▸ **TASK GOAL**:
Copy out every line of text in the listing below exactly as it appears, leaving out the pictures.

▸ **STUDY MATERIAL**:
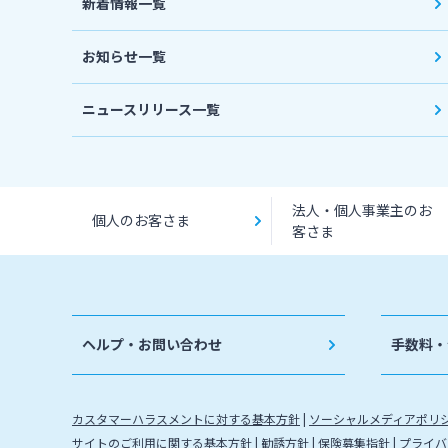
新着情報一覧
お知らせ一覧
ニュースリリース一覧
法人・個人事業主のお
個人のお客さま
客さま
ヘルプ・お問い合わせ
手数料・
カスタマーハラスメントに対する基本方針
ソーシャルメディアポリ
サイトのご利用に関する基本方針
勧誘方針
保険募集指針
プライバ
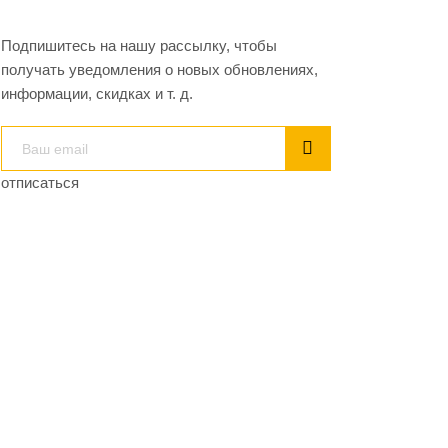
Подпишитесь на нашу рассылку, чтобы
получать уведомления о новых обновлениях,
информации, скидках и т. д.
отписаться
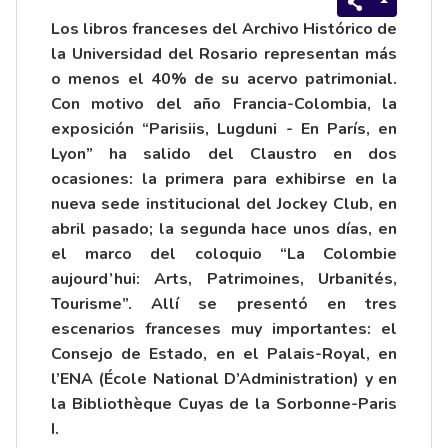
Los libros franceses del Archivo Histórico de
la Universidad del Rosario representan más
o menos el 40% de su acervo patrimonial.
Con motivo del año Francia-Colombia, la
exposición “Parisiis, Lugduni - En París, en
Lyon” ha salido del Claustro en dos
ocasiones: la primera para exhibirse en la
nueva sede institucional del Jockey Club, en
abril pasado; la segunda hace unos días, en
el marco del coloquio “La Colombie
aujourd’hui: Arts, Patrimoines, Urbanités,
Tourisme”. Allí se presentó en tres
escenarios franceses muy importantes: el
Consejo de Estado, en el Palais-Royal, en
l’ENA (École National D’Administration) y en
la Bibliothèque Cuyas de la Sorbonne-Paris
I.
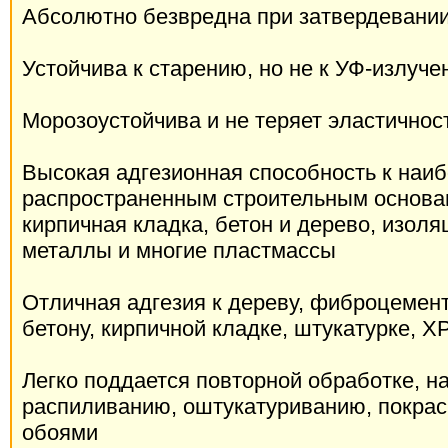
Абсолютно безвредна при затвердевани
Устойчива к старению, но не к УФ-излуч
Морозоустойчива и не теряет эластичнос
Высокая адгезионная способность к наи
распространенным строительным основан
кирпичная кладка, бетон и дерево, изол
металлы и многие пластмассы
Отличная адгезия к дереву, фиброцементу
бетону, кирпичной кладке, штукатурке, 
Легко поддается повторной обработке, на
распиливанию, оштукатуриванию, покрас
обоями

▸ **ANSWER FOR THE TASK**:
新着情報一覧
お知らせ一覧
ニュースリリース一覧
法人・個人事業主のお
個人のお客さま
客さま
ヘルプ・お問い合わせ
手数料・
カスタマーハラスメントに対する基本方針
ソーシャルメディアポリ
サイトのご利用に関する基本方針
勧誘方針
保険募集指針
プライバ
Подпишитесь на нашу рассылку, чтобы
получать уведомления о новых обновлениях,
информации, скидках и т. д.
отписаться
Los libros franceses del Archivo Histórico de
la Universidad del Rosario representan más
o menos el 40% de su acervo patrimonial.
Con motivo del año Francia-Colombia, la
exposición “Parisiis, Lugduni - En París, en
Lyon” ha salido del Claustro en dos
ocasiones: la primera para exhibirse en la
nueva sede institucional del Jockey Club, en
abril pasado; la segunda hace unos días, en
el marco del coloquio “La Colombie
aujourd’hui: Arts, Patrimoines, Urbanités,
Tourisme”. Allí se presentó en tres
escenarios franceses muy importantes: el
Consejo de Estado, en el Palais-Royal, en
l’ENA (École National D’Administration) y en
la Bibliothèque Cuyas de la Sorbonne-Paris
I.
Абсолютно безвредна при затвердевани
Устойчива к старению, но не к УФ-излуч
Морозоустойчива и не теряет эластичнос
Высокая адгезионная способность к наи
распространенным строительным основан
кирпичная кладка, бетон и дерево, изол
металлы и многие пластмассы
Отличная адгезия к дереву, фиброцементу
бетону, кирпичной кладке, штукатурке, 
Легко поддается повторной обработке, на
распиливанию, оштукатуриванию, покрас
обоями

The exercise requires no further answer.